* **Task data**:
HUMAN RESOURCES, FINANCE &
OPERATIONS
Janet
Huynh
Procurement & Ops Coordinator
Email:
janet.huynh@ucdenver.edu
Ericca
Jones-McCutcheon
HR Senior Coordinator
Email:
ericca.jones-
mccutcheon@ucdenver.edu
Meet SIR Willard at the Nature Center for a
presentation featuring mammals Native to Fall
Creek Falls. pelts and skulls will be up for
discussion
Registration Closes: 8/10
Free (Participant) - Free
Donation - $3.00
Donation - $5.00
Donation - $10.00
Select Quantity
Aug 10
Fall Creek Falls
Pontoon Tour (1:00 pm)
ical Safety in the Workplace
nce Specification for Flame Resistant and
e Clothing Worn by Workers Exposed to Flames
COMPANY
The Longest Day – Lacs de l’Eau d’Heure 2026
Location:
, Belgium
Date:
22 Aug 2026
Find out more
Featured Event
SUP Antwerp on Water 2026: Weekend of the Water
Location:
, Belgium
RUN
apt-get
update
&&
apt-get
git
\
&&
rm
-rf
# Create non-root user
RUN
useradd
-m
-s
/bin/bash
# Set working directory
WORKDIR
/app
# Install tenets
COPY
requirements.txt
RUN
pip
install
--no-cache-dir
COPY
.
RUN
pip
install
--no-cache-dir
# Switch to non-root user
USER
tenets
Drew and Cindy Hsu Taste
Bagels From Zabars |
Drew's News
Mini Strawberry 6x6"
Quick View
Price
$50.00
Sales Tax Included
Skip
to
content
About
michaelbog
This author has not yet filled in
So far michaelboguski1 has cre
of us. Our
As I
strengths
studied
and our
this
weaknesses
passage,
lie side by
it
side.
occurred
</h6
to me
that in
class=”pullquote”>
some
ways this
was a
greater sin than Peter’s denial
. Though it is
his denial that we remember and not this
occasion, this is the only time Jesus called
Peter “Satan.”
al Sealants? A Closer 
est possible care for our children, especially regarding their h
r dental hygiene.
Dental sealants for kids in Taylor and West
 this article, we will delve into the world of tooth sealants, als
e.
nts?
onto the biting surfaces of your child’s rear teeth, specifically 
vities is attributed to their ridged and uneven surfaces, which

* **Written task**: Render every line of the data above as a JSON list of strings, one string per line, omitting blank lines.

* **Finished task**:
[
  "HUMAN RESOURCES, FINANCE &",
  "OPERATIONS",
  "Janet",
  "Huynh",
  "Procurement & Ops Coordinator",
  "Email:",
  "janet.huynh@ucdenver.edu",
  "Ericca",
  "Jones-McCutcheon",
  "HR Senior Coordinator",
  "Email:",
  "ericca.jones-",
  "mccutcheon@ucdenver.edu",
  "Meet SIR Willard at the Nature Center for a",
  "presentation featuring mammals Native to Fall",
  "Creek Falls. pelts and skulls will be up for",
  "discussion",
  "Registration Closes: 8/10",
  "Free (Participant) - Free",
  "Donation - $3.00",
  "Donation - $5.00",
  "Donation - $10.00",
  "Select Quantity",
  "Aug 10",
  "Fall Creek Falls",
  "Pontoon Tour (1:00 pm)",
  "ical Safety in the Workplace",
  "nce Specification for Flame Resistant and",
  "e Clothing Worn by Workers Exposed to Flames",
  "COMPANY",
  "The Longest Day – Lacs de l’Eau d’Heure 2026",
  "Location:",
  ", Belgium",
  "Date:",
  "22 Aug 2026",
  "Find out more",
  "Featured Event",
  "SUP Antwerp on Water 2026: Weekend of the Water",
  "Location:",
  ", Belgium",
  "RUN",
  "apt-get",
  "update",
  "&&",
  "apt-get",
  "git",
  "\\",
  "&&",
  "rm",
  "-rf",
  "# Create non-root user",
  "RUN",
  "useradd",
  "-m",
  "-s",
  "/bin/bash",
  "# Set working directory",
  "WORKDIR",
  "/app",
  "# Install tenets",
  "COPY",
  "requirements.txt",
  "RUN",
  "pip",
  "install",
  "--no-cache-dir",
  "COPY",
  ".",
  "RUN",
  "pip",
  "install",
  "--no-cache-dir",
  "# Switch to non-root user",
  "USER",
  "tenets",
  "Drew and Cindy Hsu Taste",
  "Bagels From Zabars |",
  "Drew's News",
  "Mini Strawberry 6x6\"",
  "Quick View",
  "Price",
  "$50.00",
  "Sales Tax Included",
  "Skip",
  "to",
  "content",
  "About",
  "michaelbog",
  "This author has not yet filled in",
  "So far michaelboguski1 has cre",
  "of us. Our",
  "As I",
  "strengths",
  "studied",
  "and our",
  "this",
  "weaknesses",
  "passage,",
  "lie side by",
  "it",
  "side.",
  "occurred",
  "</h6",
  "to me",
  "that in",
  "class=”pullquote”>",
  "some",
  "ways this",
  "was a",
  "greater sin than Peter’s denial",
  ". Though it is",
  "his denial that we remember and not this",
  "occasion, this is the only time Jesus called",
  "Peter “Satan.”",
  "al Sealants? A Closer ",
  "est possible care for our children, especially regarding their h",
  "r dental hygiene.",
  "Dental sealants for kids in Taylor and West",
  " this article, we will delve into the world of tooth sealants, als",
  "e.",
  "nts?",
  "onto the biting surfaces of your child’s rear teeth, specifically ",
  "vities is attributed to their ridged and uneven surfaces, which"
]